Melanie Kossifos, Appellant, v Liberty Lines Transit, Inc., et al., Respondents.
[715 NYS2d 868]
[MAJORITY]
—In an action to recover damages for personal injuries, the plaintiff appeals from (1) an order of the Supreme Court, Westchester County (Donovan, J.), dated February 2, 2000, which granted the defendants’ motion for summary judgment dismissing the complaint, and (2) a judgment of the same court entered March 2, 2000, dismissing the complaint.
Ordered that the appeal from the order is dismissed; and it is further,
Ordered that the judgment is affirmed; and it is further,
Ordered that the respondents are awarded one bill of costs.
The appeal from the intermediate order must be dismissed because the right of direct appeal therefrom terminated with the entry of judgment in the action (see, Matter of Aho, 39 NY2d 241, 248). The issues raised on appeal from the order are brought up for review and have been considered on the appeal from the judgment (see, CPLR 5501 [a] [1]).

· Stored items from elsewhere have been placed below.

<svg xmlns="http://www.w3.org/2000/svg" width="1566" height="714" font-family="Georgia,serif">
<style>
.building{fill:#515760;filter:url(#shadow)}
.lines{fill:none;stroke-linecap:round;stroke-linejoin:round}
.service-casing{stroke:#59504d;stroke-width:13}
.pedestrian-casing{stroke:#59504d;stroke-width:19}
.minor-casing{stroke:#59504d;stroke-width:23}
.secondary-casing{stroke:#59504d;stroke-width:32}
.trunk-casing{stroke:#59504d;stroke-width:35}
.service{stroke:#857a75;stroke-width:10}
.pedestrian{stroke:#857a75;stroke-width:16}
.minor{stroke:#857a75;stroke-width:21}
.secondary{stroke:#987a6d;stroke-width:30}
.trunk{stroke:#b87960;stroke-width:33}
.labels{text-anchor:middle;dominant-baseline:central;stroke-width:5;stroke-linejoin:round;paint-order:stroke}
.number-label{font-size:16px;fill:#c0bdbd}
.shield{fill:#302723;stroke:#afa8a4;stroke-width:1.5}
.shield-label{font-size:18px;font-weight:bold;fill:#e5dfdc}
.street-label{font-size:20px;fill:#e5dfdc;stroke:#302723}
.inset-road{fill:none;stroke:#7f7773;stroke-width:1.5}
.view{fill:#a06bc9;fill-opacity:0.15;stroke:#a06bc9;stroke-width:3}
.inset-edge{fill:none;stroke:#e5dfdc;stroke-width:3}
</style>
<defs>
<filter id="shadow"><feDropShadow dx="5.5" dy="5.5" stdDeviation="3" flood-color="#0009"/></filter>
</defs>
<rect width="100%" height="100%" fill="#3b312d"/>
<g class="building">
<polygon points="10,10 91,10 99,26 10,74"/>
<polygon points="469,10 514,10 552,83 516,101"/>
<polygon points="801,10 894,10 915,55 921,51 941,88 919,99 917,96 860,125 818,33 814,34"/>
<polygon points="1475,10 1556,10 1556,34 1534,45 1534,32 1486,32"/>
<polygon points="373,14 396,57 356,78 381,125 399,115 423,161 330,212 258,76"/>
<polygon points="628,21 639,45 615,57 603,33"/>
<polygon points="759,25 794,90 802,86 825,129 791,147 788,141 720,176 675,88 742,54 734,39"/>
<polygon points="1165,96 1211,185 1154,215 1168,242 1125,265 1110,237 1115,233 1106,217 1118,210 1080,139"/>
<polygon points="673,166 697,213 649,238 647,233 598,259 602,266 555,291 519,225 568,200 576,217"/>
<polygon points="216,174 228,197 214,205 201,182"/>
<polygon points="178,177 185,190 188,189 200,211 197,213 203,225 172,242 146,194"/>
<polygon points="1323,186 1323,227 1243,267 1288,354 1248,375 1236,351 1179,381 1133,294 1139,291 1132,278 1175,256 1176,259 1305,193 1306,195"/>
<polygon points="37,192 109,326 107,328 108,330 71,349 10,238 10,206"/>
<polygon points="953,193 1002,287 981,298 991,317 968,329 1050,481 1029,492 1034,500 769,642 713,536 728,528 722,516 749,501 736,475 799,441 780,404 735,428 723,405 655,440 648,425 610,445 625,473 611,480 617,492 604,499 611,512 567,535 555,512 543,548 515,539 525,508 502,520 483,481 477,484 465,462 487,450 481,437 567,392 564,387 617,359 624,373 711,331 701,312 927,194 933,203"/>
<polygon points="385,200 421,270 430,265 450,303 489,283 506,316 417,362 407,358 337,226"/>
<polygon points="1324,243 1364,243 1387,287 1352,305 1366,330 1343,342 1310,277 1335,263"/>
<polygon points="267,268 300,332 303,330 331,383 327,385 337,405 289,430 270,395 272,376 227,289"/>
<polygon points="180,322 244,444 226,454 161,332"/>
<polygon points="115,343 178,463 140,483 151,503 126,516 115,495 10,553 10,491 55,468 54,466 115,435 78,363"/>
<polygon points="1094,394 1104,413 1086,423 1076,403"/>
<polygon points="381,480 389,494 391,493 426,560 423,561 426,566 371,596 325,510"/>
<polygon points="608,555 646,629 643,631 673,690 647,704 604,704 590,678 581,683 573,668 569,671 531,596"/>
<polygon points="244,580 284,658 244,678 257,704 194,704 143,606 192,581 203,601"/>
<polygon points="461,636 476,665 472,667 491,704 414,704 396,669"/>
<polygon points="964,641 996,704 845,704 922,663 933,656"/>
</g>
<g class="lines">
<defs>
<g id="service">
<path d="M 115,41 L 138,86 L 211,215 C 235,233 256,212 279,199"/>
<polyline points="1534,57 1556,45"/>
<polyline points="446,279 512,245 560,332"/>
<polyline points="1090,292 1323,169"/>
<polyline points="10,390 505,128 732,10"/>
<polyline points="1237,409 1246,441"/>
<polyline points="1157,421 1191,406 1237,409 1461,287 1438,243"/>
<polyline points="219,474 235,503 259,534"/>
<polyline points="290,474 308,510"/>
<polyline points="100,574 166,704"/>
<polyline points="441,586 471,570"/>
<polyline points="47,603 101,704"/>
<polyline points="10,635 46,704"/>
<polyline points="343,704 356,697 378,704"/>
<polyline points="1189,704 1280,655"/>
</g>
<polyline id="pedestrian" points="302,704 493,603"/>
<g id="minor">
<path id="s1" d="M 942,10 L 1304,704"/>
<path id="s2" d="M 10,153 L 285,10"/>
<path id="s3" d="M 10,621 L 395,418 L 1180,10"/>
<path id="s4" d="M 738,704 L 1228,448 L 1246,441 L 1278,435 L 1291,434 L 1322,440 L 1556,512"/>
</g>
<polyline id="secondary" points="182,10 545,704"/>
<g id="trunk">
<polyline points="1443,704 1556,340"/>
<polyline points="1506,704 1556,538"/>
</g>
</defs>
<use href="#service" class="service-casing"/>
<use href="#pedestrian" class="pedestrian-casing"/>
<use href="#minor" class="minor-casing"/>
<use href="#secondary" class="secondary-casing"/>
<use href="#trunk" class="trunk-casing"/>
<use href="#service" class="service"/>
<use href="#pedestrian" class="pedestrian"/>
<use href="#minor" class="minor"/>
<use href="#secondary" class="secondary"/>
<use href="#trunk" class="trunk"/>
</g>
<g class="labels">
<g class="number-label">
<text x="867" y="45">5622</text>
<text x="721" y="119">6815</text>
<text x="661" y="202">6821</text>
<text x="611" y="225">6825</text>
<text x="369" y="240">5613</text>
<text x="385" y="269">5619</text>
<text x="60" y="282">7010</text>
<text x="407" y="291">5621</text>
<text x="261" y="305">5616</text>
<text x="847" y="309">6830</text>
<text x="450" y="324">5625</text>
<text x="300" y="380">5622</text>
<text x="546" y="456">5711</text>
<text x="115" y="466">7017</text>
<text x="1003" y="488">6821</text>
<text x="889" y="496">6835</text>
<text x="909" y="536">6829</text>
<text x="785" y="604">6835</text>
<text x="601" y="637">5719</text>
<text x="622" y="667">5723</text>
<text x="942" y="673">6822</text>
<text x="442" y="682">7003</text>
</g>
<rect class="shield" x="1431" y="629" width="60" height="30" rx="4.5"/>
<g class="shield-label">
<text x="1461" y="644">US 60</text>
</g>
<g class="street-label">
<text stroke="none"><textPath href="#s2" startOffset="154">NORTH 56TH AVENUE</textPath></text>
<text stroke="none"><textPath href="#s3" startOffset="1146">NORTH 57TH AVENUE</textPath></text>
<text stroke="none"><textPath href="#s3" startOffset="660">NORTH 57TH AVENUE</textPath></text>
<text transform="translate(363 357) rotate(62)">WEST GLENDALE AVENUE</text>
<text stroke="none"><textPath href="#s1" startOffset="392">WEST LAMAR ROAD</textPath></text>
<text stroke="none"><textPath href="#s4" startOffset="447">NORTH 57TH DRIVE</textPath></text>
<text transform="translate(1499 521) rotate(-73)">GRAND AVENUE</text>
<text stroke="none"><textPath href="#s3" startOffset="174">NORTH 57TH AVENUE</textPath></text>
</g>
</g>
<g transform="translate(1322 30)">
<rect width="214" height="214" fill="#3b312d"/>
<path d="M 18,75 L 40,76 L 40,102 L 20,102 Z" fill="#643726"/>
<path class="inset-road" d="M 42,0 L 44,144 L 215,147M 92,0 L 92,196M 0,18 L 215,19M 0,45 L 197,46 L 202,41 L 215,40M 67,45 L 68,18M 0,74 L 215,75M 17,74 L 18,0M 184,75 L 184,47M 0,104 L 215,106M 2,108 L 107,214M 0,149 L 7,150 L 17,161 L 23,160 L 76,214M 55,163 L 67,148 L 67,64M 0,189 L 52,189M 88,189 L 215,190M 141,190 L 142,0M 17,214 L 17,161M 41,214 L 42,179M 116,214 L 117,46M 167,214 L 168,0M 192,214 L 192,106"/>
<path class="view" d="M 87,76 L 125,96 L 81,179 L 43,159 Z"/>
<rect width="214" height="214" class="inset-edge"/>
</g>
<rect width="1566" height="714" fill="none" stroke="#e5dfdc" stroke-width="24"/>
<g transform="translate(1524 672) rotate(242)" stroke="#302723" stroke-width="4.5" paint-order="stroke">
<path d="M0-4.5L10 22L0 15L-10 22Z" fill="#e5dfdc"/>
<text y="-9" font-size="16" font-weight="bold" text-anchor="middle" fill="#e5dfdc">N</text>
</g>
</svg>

It is undisputed that the plaintiff was required to serve a notice of claim as a condition precedent to the present action against the defendant Liberty Lines Transit, Inc. (hereinafter Liberty Lines) (see, General Municipal Law § 50-e [1] [b]; Coleman v Westchester St. Transp. Co., 57 NY2d 734; Singer v Liberty Lines, 183 AD2d 820). We reject the plaintiff’s contention that her no-fault application and various correspondence served upon the claims administrator for Liberty Lines constituted a sufficient notice of claim within the meaning of General Municipal Law § 50-e (see, Delisca v Liberty Lines Tr., 272 AD2d 291; Zydyk v New York City Tr. Auth., 151 AD2d 745).
The plaintiffs remaining contentions are without merit. Bracken, J. P., Santucci, Altman and Florio, JJ., concur.